The NDRS genomics team has been working closely with Professor Sir John Burn and his CAPP2 clinical trial team at Newcastle University. The CAPP2 trial investigated the long-term effects of aspirin and resistant starch on cancer incidence in around 1000 patients with LS. We used our NDRS pseudonymisation technology to link the CAPP2 clinical trial records to gold standard English and Welsh cancer registration data on cancer incidence. This enabled every patient in the trial to be followed up comprehensively for between 10-20 years, depending on when they started on the trial.
In a previous publication in The Lancet, the trial showed that taking a daily aspirin for two years could halve the incidence of colorectal cancer over the next decade in people with LS. A recent follow up paper was published in Cancer Prevention Research; this looked at the resistant starch aspect of the trial.
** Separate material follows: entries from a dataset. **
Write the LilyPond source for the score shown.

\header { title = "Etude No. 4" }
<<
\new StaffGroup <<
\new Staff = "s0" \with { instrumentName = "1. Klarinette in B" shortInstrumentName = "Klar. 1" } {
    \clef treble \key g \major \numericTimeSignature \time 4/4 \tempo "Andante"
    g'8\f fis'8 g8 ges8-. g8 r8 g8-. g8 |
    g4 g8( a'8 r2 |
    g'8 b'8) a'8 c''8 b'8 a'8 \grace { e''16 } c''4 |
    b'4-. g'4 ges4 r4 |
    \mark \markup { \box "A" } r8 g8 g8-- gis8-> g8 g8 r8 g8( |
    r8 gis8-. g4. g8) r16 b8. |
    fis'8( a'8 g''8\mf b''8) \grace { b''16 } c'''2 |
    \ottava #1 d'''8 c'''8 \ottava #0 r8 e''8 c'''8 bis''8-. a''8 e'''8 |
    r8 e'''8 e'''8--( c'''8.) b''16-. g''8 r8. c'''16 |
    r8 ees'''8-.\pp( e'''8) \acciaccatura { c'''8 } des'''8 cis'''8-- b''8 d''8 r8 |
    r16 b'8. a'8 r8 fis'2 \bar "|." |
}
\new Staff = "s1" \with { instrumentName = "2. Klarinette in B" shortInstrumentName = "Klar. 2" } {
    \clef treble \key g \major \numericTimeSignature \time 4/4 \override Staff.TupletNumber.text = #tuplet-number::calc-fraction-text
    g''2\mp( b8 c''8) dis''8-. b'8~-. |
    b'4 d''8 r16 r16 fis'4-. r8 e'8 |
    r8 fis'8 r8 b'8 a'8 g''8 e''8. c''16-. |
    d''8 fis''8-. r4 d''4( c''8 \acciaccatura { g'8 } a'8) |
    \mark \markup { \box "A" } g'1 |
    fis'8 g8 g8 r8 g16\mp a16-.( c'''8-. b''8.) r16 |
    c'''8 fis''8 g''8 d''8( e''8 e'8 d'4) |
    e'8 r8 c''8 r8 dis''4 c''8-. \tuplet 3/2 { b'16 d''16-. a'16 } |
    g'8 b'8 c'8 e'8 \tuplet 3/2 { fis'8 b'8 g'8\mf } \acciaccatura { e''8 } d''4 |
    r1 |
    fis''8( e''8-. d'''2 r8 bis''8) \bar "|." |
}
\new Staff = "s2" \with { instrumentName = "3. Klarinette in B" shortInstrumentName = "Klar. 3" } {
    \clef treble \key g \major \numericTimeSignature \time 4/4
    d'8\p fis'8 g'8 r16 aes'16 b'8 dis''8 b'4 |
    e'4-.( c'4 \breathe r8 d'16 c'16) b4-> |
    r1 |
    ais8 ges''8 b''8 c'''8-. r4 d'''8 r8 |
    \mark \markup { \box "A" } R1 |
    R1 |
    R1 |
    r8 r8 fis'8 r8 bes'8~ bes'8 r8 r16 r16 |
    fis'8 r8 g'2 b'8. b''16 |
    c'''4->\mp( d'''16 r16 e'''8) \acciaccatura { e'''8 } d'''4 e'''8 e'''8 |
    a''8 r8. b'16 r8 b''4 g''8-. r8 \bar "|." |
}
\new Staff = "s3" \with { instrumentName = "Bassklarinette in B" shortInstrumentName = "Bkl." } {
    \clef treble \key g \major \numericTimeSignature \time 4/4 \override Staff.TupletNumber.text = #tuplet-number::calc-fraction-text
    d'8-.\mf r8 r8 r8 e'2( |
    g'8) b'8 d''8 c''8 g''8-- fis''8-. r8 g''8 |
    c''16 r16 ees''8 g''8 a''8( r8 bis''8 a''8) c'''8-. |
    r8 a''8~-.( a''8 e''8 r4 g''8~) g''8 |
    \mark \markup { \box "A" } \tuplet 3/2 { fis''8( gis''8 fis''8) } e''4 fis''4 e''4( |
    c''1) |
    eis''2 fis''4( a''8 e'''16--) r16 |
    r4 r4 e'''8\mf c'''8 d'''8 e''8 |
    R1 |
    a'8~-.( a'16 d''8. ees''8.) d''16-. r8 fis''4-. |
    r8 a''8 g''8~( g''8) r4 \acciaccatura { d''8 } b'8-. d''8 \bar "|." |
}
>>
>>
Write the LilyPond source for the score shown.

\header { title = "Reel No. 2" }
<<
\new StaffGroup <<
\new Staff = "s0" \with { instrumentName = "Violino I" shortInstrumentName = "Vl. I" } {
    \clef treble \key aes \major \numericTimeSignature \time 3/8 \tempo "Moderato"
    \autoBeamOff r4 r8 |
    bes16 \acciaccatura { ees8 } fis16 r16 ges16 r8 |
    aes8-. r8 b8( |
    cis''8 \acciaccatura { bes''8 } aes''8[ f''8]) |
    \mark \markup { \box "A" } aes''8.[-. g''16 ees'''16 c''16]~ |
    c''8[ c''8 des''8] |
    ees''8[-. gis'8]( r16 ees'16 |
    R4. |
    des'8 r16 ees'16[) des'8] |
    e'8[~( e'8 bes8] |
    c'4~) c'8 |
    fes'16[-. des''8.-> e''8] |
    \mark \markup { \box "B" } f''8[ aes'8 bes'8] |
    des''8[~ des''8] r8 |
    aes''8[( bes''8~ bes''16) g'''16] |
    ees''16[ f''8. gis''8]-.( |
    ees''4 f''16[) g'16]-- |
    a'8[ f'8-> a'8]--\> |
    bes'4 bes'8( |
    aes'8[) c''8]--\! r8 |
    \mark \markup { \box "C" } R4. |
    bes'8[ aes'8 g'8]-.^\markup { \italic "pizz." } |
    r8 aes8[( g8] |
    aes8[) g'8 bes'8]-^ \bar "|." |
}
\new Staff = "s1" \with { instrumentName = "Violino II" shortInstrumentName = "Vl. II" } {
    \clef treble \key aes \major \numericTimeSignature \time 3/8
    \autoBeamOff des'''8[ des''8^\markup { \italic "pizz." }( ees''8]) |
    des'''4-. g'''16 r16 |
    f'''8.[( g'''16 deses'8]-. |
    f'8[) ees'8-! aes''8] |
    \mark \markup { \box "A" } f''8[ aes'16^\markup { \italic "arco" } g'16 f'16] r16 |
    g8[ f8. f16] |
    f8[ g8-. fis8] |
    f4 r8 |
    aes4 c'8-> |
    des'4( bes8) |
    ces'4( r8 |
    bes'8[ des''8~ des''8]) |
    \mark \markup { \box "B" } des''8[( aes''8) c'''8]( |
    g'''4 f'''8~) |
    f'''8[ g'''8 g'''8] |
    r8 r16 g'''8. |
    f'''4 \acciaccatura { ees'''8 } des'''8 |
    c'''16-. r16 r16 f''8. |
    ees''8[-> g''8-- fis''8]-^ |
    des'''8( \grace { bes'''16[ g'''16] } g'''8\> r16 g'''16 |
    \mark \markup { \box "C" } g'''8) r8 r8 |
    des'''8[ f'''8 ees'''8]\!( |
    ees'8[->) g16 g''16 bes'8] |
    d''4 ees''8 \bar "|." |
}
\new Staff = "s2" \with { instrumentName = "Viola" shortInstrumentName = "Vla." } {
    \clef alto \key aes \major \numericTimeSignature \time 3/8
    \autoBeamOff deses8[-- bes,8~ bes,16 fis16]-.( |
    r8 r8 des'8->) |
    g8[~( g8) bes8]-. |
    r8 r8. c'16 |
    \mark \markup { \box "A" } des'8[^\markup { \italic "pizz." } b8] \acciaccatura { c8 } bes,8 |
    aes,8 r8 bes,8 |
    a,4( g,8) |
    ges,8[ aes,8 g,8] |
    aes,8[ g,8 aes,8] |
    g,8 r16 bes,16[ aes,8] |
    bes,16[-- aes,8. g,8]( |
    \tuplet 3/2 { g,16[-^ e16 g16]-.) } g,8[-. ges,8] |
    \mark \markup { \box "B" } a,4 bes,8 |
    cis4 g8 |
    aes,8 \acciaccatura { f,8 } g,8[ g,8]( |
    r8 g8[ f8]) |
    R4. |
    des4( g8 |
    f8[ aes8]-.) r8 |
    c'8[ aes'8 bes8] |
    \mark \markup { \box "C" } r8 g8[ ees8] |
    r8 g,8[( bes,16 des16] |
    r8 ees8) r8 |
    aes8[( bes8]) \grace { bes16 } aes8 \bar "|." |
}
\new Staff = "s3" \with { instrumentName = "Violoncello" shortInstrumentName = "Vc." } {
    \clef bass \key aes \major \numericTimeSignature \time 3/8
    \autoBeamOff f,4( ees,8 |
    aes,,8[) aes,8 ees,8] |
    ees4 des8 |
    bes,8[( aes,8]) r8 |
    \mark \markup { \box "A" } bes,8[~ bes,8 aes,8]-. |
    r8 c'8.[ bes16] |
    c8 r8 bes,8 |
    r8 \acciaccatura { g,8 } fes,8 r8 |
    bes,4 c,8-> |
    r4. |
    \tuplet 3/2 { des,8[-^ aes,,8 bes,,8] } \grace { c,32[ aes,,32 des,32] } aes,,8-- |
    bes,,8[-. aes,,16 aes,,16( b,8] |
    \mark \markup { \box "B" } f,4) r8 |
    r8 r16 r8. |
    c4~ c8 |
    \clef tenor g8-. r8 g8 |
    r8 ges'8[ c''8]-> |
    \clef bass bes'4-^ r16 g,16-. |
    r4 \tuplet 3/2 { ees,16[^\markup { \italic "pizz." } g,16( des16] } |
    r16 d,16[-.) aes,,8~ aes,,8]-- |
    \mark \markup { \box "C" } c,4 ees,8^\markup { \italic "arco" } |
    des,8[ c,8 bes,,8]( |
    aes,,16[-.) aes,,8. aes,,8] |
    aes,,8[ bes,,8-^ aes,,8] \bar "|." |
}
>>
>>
Although resistant starch had little impact upon colorectal cancer itself, it prevented 60% of upper gastrointestinal malignancies in people with LS.
Any carbohydrate that escapes digestion in the upper gut is good for bowel health. If it can be fermented by gut bacteria, it’s called ‘resistant starch’. Resistant starch is found in a range of foods such as oats, slightly green bananas, breakfast cereal, cooked and cooled pasta and rice, peas and beans. The dose used in the trial is equivalent to eating a daily banana. We don’t know exactly how resistant starch works, but it probably alters the mix of bacterial species living in the gut – the microbiome – encouraging the ‘good bacteria’ to predominate. The microbiome is also known to impact upon the function of the immune system – and cancers in people with Lynch syndrome have certain characteristics that make them more visible to the immune system – so potentially there is a link there.
Both aspirin and resistant starch are cheap, readily available substances, with a good safety profile. Both were statistically significant as preventative treatments in Lynch syndrome on ‘intention to treat’ – this means that everyone in the trial was included in the analysis, even if they dropped out early: that’s the highest bar for a clinical trial. It’s a great example of using NDRS data to support cutting edge clinical research into potentially lifesaving interventions for those people most vulnerable to cancer.